Epoch 311 Cost/Ave 62.845588235294116/61.22993872549012 same 1 Mutated 21.608040201005025% New 1 MS 15
62.845588235294116 GAPhrases$Chromosome@41ec5a Good=128 / 408 = 31.37255% 40 phrases in 25 sentences
S: am ay ae 1c8 4ohC oe 1c 4oham 8am 4ohan oham okam  oy 1c7  e
R: ed gi  n  de   et ae  p     s  du    tu   nd    d tio rum te
Sentence 189
S: 2o ok1c - 1coe hc1 - 1Kc - ohan ae e hC - 4ohan 1cH - 1c7ay ap e2c - 2c7ae ohcay e hc8 - 1coehC - ehc - ohC - 4ohC - 4ohc - 4ohan ap -
T: endve la' binteua tunti nis te' pi et' in'* tunis

In this report, the GA has been running for 311 “epochs” (each epoch is a new generation of chromosomes). The cost (score) of the best chromosome is 62.8, whereas the average score of all the chromosomes in the population is 61.2. In this Epoch, there has been no change to the best chromosome since the last Epoch (“same 1”), 21% of the chromosomes have been mutated, a fresh chromosome (“New 1”) was inserted at this Epoch (to ensure diversity – this is not usually done in GA, but I find it produces more reliable training). “MS 15” means that the maximum number of no-change Epochs seen so far has been 15 … the larger this number is, the more stagnant the chromosome pool is, and the nearer to a solution we are.
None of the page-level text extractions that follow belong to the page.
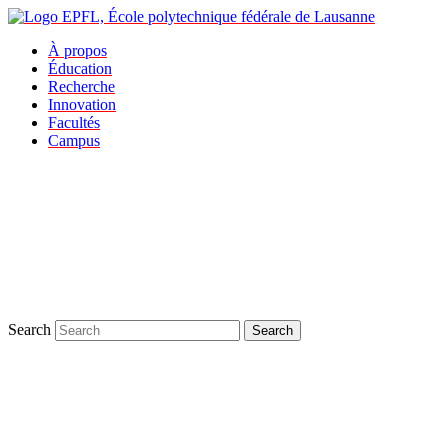
À propos
Éducation
Recherche
Innovation
Facultés
Campus
Search
Search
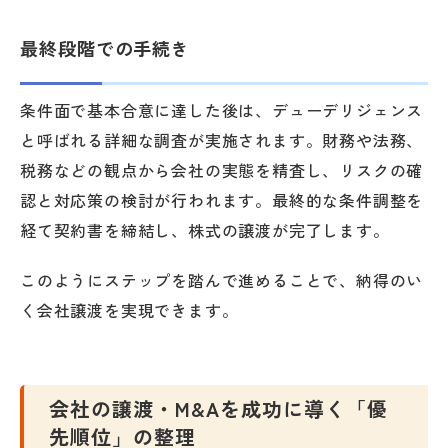
最終段階での手続き
条件面で基本合意に達した後は、デューデリジェンス
と呼ばれる詳細な調査が実施されます。財務や法務、
税務などの観点から会社の実態を精査し、リスクの確
認と対応策の検討が行われます。最終的な条件調整を
経て契約書を締結し、株式の譲渡が完了します。
このようにステップを踏んで進めることで、納得のい
く会社譲渡を実現できます。
会社の譲渡・M&Aを成功に導く「優
先順位」の整理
The following line shows in detail how the best chromosome has scored: its table produces 128 valid Latin words, from a total of 408 translations i.e. about 31%. In the 25 sentences being used in training, 40 common Latin phrases have been found.

The next two lines show the first 15 n-grams in the mapping that the chromosome is using.

Then the status report shows how the chromosome fared on translating a sentence picked at random from the VMs folios. Since the GA is being trained only on the first few sentences, the remainder are essentially “unseen”, and so a valid, sensible translation in a non-trained sentence is significant.

The sentence picked is number 129 (the training set is the first 25 sentences in this run, so number 129 is well outside that). The VMs source sentence is shown with hyphens “-” separating the tokens that make up words. E.g. “2o ok1c” is the first word. Beneath is the Latin translation. A Latin word followed by a single quote means that that word appears in the Latin dictionary, and is thus valid. A star appearing after a set of valid Latin words indicates that the Latin phrase made up by the words is common, or at least appears in Knox’s list.